L’Amministrazione Comunale di Rosignano Marittimo ha apposto questa lapide in memoria del sacrificio della famiglia Nocchi e di tutti coloro, donne e uomini, grazie ai quali fu possibile riconquistare le libertà negate dal Fascismo»
 Questa la frase incisa sul cippo, che il 5 luglio 2006, alla presenza di autorità, familiari e conoscenti, è stato scoperto dal sindaco Alessandro Nenci, in memoria dei quattro membri della famiglia Nocchi barbaramente uccisi, proprio la mattina del 5 luglio, dalle truppe tedesche in ritirata. I 62 anni trascorsi dall’eccidio non hanno cancellato il dolore dei parenti e la commozione in tutti coloro che hanno presenziato alla cerimonia, semplice ma molto intensa.
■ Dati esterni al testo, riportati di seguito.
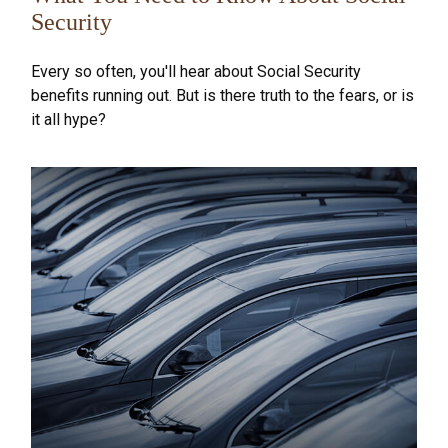
Security
Every so often, you'll hear about Social Security
benefits running out. But is there truth to the fears, or is
it all hype?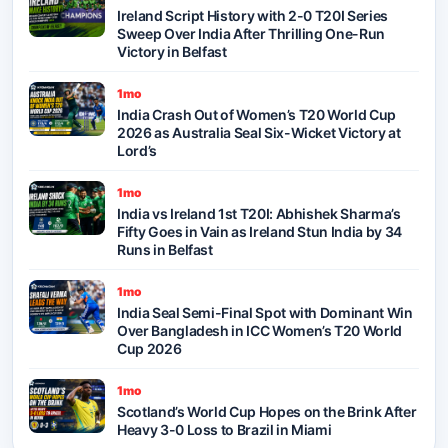
Ireland Script History with 2-0 T20I Series
Sweep Over India After Thrilling One-Run
Victory in Belfast
1mo
India Crash Out of Women’s T20 World Cup
2026 as Australia Seal Six-Wicket Victory at
Lord’s
1mo
India vs Ireland 1st T20I: Abhishek Sharma’s
Fifty Goes in Vain as Ireland Stun India by 34
Runs in Belfast
1mo
India Seal Semi-Final Spot with Dominant Win
Over Bangladesh in ICC Women’s T20 World
Cup 2026
1mo
Scotland’s World Cup Hopes on the Brink After
Heavy 3-0 Loss to Brazil in Miami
 «Il nostro territorio - ha detto Nenci - ha pagato un tributo di sangue altissimo durante tutta la guerra ed in particolare al momento della ritirata delle truppe tedesche. L’eccidio della famiglia Nocchi, che oggi ricordiamo, va ad aggiungersi a numerosi altri episodi di violenza registrati sul territorio rosignanese. A loro abbiamo voluto tributare questo omaggio, nel giorno dell’anniversario, ponendo a testimonianza del tragico evento un cippo che, da oggi in poi, tutti possano vedere. In una sorta di mappa visiva, fatta di cippi ed immagini, che ci permettano di segnare il nostro territorio, in memoria di coloro che persero la vita e come monito per le generazioni future».
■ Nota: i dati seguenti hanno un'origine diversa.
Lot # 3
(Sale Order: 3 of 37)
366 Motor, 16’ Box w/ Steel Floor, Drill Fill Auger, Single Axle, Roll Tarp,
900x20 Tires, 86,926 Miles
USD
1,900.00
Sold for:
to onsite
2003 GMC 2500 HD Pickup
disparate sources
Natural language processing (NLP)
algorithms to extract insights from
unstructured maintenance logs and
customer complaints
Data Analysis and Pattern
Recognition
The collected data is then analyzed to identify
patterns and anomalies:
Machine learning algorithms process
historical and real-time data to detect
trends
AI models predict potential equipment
 Tanta la commozione, specie al momento in cui, con la tromba, è stato suonato “Il silenzio”. «Ringrazio l’Amministrazione comunale - ha detto Pierluigi Nocchi, testimone, , della tragedia ad appena 4 anni di età - a nome di tutti i familiari delle quattro vittime, tra cui anche mio padre e mio fratello. Fino ad oggi il nostro è stato un dolore privato. Con questo cippo, così ben visibile, è arrivato il momento, dopo 62 anni, di trasformare il dolore in monito. Non posso dimenticare - ha concluso - che questa tragedia ha segnato la vita di tutti i miei familiari e la mia stessa infanzia, trascorsa per lo più al cimitero, presso le tombe di mio padre e mio fratello». Tanta commozione negli occhi di tutti i presenti, ed in particolar modo dei familiari. Tra loro c’è stata anche chi, seppur bambina, rammenta bene e con sgomento quei giorni. Ricordiamo che il 4 luglio 1944, vista l’avanzata degli americani, i membri della famiglia Nocchi, allora residenti a Rosignano Marittimo, decisero di sfuggire ai tedeschi risalendo verso nord, dirigendosi cioè verso le cave in zona Acquabona di proprietà Solvay; ma all’altezza dell’attuale terrazza panoramica di via Gramsci, una truppa tedesco sparò sulla famiglia in fuga, il giovane Valtero si impaurì e perciò i capofamiglia scelsero come rifugio un casolare lungo la strada allora di proprietà del signor Vestrini. Erano in tutto 10 persone, tra le quali due bambine di nove e tre mesi, due bambini (tra i quali lo stesso Pierluigi di soli quattro anni), due donne e quattro uomini: Luigi di 25 anni tenente pilota, Napoli 63 anni controllore di tram, Valtero 27 anni e Galliano 41, entrambi dipendenti Solvay. La sera del 4 luglio fece irruzione nel casolare una squadra di SS naziste che portò via gran parte del cibo che la famiglia aveva con sé; il pericolo sembrò scampato fino al mattino seguente quando, un’altra squadra tedesca irruppe nel casolare con i fucili puntati, sorprendendo e terrorizzando la famiglia e portando via i quattro uomini inermi con il pretesto di fare un lavoro con loro. Gli altri rimangono nel rifugio fino al giorno dopo, quando vengono a sapere che i loro congiunti erano stati trucidati subito dopo il prelevamento. I corpi vengono rinvenuti lungo la strada dell'Acquabona a circa 200 m. dal rifugio. I miseri resti furono bruciati e le ceneri consegnate alle famiglie.